Chapey credited the exceptional relationship between TECO Arena officials and members of the NARCh staff in making this year's tournament the least problematic in the event's eight-year history.
"This one went the most smoothly in terms of the team effort between our staff and their staff," Chapey said. "The problems we had were small. The referees had trouble with hot water in their showers and the maids waking them up early. If that's the biggest of your concerns, then you've put on a heck of a tournament."
TECO officials have said they'd like to bring the tournament back in 2003 for NARCh's 10th anniversary. Chapey said a decision could be made by as early as November.
"Our message board on our Web site has been extremely positive," Chapey said. "Still, you have to account for how many teams would come back here. There've been a couple of messages about the weather, which kind of makes you laugh.
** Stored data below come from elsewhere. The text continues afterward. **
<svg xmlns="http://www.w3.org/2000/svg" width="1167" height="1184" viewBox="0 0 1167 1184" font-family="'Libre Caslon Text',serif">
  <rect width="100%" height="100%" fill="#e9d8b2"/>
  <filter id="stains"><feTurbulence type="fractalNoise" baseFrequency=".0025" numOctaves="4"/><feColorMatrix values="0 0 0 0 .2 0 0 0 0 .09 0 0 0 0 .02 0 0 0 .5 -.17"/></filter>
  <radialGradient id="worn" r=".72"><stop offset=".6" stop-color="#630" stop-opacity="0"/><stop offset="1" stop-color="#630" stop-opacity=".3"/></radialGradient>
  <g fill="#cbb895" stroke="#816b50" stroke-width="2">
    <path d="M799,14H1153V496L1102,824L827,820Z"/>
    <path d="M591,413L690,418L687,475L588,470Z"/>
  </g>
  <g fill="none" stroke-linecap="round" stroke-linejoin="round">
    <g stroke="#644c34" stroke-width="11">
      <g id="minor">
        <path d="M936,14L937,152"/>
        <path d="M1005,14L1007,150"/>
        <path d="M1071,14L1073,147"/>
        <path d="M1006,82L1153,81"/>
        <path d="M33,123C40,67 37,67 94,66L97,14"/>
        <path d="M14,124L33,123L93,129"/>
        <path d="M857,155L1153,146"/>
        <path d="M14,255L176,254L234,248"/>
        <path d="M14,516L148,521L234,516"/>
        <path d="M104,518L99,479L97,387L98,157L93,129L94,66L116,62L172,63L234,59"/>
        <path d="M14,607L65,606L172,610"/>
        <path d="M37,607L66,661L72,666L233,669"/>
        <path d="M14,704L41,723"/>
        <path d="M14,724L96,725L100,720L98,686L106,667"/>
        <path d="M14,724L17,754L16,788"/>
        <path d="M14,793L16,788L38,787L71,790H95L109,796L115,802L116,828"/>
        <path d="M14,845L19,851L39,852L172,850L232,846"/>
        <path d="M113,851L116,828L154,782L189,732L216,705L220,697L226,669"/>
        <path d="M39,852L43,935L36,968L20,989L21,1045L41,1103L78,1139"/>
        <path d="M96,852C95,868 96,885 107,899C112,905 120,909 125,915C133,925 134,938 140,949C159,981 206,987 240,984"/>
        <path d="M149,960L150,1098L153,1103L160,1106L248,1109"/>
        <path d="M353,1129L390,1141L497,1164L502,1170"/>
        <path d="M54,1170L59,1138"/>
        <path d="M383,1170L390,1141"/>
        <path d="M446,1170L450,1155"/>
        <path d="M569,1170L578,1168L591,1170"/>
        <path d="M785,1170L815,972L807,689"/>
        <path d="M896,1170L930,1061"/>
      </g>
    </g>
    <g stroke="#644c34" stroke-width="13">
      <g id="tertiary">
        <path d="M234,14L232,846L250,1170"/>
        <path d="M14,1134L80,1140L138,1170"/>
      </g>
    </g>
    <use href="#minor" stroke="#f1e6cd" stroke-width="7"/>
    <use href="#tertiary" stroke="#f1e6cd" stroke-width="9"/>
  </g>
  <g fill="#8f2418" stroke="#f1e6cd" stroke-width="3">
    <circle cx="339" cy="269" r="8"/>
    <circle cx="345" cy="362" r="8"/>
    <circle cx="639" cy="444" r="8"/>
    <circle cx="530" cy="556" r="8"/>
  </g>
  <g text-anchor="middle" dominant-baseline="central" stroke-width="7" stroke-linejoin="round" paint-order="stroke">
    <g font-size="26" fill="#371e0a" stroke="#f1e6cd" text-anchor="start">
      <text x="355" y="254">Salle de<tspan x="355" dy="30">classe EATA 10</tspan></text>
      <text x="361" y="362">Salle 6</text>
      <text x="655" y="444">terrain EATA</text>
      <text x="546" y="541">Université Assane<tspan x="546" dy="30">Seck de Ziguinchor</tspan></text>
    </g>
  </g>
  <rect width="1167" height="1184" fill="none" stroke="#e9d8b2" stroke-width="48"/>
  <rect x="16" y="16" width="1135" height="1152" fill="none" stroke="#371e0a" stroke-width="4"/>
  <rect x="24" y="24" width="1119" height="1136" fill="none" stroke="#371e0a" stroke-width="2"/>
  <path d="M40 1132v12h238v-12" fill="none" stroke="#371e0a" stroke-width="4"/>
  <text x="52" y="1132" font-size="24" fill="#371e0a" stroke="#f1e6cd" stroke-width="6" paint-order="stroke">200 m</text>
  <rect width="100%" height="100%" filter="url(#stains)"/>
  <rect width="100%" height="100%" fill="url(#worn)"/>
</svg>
We'd love to come back. Things really couldn't have gone better."
For the local teams, the end of NARCh is just the beginning of a hectic August schedule. The AAU National Tournament comes to town next weekend, with several other prominent roller hockey tournaments on the calendar. Shields, however, isn't worried about player burnout.
"They live for this month," Shields said. "Players, especially the ones who just play in-line, they eat, sleep and live for July and August. They know this is their time to shine and it lets you know who really loves the game. We're already off to a great start."